The MAC Presents “Now and Then”

The Marion Art Center’s latest exhibit featuring artist Leslie Baker and sculptor St. George Tucker Aufranc opened on July 17 with a reception, giving MAC members and the public the opportunity to view the artwork and talk to the artists about the pieces selected for display.

Baker, based in Martha’s Vineyard, exhibits a casual boldness in many of her monotypes, using color almost with an intentional happenstance as she expresses in her work her perception of change – in the landscape and in her response to it.

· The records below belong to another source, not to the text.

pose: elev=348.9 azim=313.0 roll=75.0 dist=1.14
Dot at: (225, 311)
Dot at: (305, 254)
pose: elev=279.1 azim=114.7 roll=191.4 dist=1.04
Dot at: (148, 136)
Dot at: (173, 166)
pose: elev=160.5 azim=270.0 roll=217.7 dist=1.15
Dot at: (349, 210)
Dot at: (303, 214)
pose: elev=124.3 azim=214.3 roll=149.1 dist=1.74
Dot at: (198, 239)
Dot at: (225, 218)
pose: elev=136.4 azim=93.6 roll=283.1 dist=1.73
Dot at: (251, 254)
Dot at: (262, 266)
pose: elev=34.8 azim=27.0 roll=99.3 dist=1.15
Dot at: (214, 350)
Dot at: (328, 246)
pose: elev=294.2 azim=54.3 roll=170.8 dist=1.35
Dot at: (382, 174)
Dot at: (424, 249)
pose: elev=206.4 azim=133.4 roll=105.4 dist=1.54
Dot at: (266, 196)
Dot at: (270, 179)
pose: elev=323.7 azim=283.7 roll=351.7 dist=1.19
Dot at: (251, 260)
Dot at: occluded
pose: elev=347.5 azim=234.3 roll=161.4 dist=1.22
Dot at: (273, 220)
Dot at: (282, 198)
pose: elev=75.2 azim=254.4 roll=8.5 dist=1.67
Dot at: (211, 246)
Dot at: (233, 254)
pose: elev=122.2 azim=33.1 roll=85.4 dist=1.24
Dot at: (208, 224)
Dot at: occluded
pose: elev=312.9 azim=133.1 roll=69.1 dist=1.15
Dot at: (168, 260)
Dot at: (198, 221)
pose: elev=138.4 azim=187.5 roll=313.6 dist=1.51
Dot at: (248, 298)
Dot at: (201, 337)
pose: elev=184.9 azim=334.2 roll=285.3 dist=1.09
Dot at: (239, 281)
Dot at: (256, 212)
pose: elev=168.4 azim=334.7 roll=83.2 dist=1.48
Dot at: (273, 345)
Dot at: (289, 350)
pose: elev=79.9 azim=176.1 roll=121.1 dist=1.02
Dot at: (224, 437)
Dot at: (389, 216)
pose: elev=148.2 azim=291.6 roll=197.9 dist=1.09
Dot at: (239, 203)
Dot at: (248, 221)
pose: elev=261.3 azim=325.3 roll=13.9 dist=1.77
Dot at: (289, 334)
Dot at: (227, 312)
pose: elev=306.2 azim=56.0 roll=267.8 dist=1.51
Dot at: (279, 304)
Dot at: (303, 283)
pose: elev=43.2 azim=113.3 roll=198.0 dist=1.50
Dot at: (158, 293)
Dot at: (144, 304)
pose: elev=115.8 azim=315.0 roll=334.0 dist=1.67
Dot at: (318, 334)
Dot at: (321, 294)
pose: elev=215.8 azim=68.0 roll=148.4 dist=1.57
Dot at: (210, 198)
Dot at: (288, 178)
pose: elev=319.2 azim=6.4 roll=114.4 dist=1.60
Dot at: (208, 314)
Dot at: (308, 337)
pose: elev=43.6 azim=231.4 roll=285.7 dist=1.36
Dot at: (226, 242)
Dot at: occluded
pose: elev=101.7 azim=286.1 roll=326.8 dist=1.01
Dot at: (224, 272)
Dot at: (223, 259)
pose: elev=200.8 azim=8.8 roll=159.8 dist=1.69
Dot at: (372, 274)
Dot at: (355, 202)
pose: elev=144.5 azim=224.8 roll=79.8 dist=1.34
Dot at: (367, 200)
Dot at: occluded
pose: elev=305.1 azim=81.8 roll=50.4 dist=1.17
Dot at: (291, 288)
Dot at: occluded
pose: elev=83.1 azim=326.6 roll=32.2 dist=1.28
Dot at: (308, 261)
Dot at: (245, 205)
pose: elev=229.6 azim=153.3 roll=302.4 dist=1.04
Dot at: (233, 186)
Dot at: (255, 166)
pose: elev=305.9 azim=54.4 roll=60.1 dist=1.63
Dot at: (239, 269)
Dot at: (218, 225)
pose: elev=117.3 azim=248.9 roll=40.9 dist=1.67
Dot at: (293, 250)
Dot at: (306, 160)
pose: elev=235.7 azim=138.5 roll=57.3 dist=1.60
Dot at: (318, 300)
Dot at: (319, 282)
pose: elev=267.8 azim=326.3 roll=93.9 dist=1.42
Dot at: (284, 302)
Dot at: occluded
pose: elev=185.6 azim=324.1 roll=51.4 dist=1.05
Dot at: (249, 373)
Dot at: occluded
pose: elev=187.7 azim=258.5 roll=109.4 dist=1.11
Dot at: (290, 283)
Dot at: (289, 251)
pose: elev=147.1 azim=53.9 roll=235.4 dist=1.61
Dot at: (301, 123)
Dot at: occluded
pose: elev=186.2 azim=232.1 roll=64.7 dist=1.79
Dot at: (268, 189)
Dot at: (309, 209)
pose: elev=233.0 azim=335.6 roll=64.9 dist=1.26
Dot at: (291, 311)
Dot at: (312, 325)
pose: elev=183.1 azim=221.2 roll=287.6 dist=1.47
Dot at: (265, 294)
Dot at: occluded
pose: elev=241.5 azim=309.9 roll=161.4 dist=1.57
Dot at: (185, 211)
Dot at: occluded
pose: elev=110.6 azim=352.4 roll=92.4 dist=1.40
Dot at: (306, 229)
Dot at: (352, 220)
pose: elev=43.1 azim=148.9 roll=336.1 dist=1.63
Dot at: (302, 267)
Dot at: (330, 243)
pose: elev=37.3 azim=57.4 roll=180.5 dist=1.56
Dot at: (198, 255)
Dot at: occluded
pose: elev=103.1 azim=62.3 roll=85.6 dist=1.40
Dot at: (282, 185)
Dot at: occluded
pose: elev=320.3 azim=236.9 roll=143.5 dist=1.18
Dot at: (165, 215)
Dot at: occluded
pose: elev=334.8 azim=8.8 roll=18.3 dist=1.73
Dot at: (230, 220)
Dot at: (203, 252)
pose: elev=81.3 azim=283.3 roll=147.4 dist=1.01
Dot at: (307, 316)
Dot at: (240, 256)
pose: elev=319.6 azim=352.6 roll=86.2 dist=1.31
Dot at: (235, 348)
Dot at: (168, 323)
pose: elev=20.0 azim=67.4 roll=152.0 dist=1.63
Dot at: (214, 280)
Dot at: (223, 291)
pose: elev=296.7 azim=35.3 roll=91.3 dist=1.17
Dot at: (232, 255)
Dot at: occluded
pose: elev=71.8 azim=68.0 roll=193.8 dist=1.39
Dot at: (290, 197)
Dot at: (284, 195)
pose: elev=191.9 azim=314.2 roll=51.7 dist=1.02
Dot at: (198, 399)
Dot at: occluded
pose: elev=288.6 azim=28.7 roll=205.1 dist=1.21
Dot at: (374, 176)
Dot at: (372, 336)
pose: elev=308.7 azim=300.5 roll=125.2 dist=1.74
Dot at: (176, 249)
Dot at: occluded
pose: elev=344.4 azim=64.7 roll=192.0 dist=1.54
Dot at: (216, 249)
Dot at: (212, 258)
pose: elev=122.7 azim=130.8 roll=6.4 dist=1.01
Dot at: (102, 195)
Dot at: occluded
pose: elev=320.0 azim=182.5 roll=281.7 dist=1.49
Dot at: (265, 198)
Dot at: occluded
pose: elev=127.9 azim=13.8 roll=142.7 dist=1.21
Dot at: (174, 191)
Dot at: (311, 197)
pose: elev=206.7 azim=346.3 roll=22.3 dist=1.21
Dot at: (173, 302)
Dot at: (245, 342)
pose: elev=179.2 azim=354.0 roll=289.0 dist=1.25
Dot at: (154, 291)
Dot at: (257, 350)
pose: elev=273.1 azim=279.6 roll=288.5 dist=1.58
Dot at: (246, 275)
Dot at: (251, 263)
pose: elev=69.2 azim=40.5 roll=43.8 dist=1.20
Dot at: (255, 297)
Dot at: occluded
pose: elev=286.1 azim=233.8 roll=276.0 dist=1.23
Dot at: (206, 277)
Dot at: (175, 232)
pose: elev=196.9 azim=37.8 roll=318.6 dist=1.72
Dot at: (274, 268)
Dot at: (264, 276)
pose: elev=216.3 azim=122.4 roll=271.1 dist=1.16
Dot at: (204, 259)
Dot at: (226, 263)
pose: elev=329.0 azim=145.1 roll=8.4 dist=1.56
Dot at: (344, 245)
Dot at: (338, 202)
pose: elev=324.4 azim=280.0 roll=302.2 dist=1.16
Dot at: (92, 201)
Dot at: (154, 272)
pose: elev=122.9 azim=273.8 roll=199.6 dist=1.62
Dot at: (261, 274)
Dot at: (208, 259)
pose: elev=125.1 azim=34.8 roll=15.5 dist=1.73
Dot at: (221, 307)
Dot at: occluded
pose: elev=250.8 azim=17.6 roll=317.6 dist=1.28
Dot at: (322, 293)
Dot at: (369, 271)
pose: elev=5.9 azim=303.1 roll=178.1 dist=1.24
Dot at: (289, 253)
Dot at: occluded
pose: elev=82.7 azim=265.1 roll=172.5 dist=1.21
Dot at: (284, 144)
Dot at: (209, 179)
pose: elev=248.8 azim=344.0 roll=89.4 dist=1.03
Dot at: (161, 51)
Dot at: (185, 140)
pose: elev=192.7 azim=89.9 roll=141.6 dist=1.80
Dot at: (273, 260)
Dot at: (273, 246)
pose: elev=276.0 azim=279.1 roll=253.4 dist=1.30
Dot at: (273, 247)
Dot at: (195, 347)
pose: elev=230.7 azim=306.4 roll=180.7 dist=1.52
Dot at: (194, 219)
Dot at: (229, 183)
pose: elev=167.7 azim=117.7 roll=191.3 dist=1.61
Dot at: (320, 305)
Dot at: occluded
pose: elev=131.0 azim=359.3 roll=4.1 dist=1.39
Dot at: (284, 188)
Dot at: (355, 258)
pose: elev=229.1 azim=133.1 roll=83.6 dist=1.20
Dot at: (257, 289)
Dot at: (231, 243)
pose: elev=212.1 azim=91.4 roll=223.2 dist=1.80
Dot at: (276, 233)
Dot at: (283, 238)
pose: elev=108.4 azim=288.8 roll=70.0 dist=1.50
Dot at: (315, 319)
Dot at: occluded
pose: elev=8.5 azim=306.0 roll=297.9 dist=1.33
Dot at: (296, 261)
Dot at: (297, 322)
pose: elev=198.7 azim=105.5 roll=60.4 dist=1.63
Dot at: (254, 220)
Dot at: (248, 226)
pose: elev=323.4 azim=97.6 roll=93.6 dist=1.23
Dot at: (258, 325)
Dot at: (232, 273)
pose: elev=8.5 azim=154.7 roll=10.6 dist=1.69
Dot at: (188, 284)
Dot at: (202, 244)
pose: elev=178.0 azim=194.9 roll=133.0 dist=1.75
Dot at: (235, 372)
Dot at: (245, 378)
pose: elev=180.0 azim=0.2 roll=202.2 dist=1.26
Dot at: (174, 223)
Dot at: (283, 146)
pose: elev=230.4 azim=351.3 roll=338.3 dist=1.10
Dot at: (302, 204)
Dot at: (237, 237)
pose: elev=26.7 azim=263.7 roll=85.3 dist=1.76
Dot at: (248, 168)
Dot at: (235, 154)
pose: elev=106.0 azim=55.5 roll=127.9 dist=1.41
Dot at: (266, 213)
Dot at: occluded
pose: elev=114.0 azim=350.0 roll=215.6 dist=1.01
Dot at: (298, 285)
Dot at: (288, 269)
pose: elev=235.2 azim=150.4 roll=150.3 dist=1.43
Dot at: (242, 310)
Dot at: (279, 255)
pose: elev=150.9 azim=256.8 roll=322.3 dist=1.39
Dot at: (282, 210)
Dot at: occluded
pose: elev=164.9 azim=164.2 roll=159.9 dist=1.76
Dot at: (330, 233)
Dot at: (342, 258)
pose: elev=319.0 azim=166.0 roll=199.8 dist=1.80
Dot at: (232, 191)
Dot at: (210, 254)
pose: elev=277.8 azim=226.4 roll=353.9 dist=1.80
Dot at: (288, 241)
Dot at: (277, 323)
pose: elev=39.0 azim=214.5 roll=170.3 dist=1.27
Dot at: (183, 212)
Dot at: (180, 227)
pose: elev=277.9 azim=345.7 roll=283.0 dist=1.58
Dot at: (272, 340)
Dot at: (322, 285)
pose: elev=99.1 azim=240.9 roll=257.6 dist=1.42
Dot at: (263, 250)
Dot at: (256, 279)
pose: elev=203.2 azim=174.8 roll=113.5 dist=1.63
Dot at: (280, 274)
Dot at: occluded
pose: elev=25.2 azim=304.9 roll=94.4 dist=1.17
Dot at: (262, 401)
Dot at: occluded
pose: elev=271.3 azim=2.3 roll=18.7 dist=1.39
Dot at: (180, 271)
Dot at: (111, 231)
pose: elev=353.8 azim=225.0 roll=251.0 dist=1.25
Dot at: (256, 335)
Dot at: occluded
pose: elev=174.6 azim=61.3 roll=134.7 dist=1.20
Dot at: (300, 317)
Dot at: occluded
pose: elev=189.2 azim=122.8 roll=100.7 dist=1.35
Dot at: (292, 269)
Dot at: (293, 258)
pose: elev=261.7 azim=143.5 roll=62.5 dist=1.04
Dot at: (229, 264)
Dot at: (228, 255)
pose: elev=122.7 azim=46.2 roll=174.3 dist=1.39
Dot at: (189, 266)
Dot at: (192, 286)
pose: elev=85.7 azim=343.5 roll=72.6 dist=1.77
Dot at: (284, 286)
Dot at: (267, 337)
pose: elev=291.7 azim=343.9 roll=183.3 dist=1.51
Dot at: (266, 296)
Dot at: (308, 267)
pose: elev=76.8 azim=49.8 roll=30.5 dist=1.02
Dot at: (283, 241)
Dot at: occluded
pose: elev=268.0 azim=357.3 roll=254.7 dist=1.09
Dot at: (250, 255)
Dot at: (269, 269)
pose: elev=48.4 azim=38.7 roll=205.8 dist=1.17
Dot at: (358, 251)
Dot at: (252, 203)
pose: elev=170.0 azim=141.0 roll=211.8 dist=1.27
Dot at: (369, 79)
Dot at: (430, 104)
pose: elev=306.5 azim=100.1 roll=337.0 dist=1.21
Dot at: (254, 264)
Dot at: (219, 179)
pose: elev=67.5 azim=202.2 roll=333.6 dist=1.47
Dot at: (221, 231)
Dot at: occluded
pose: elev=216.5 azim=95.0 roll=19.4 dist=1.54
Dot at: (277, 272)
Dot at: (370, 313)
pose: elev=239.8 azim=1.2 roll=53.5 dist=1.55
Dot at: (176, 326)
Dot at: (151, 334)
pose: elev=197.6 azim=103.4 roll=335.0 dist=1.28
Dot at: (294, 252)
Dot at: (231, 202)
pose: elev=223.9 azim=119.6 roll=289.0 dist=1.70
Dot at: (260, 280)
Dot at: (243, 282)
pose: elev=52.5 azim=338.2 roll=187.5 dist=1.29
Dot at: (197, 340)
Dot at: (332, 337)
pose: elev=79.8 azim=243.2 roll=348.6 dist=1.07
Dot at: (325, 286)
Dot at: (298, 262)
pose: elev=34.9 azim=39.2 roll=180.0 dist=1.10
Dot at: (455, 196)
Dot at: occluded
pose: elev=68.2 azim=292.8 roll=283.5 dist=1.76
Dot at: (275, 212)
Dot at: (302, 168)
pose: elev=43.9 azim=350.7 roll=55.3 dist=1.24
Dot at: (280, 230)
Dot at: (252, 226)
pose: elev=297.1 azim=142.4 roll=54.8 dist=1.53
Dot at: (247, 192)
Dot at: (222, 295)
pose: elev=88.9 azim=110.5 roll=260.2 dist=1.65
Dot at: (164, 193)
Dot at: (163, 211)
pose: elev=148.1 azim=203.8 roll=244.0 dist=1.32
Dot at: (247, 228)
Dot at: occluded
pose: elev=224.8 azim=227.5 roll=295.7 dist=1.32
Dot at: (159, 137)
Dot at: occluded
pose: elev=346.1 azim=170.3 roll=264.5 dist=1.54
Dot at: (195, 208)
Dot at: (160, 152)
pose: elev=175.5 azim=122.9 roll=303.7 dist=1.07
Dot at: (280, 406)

Stand before one of her monotype series on the main floor of the MAC and be confronted with pure green, orange, and turquoise, and resist the urge to dive right into one of them and let the bold, defiant strokes of paint on the surface of serenity draw you further and further in.

The series of landscapes evokes a feeling of the familiar stillness of a Mattapoisett estuary afternoon. The pinkish orange haze that appears to billow out from the canvas into the second floor gallery; the passing of the seasons by the sea at twilight, dawn, and dusk; the ebb and flow of the estuary tide that empties into the sea. Moments captured in time that is ever changing.

“Now and Then,” said Baker, is “showing where I came from.”

In her series, “Birches,” Baker says her work is all about observable change and preserving the moment.

“The vertical, always shedding trunks, tiny green buds opening to almond-shaped leaves…” says Baker, describing the essence of change among the seemingly static birch trees. “Then light changes everything. Small changes, every day.”

The work reflects the hitting of the light and the landscape’s response to it. She said she approaches the series with playfulness, invention, and surprise: “a refined vision.” Baker tends to work in a series, she said.

“Some ideas can’t be expressed in a single piece,” says Baker. “It has to be a way for me to develop and change as an artist.”

Aufranc has several sculptures on display inside the MAC, but the most notable are the large kinetic sculptures on display outside around the gallery. “Osprey” stands before the front of the building, reaching for the sky as an abstract figure of an osprey comes to land atop its delicate twig nest.

The exhibit runs until August 19 and can be viewed during operating hours: Tuesday – Friday from 1:00 to 5:00 pm, and Saturday from 10:00 am to 2:00 pm. The Marion Art Center is located at 80 Pleasant Street in Marion.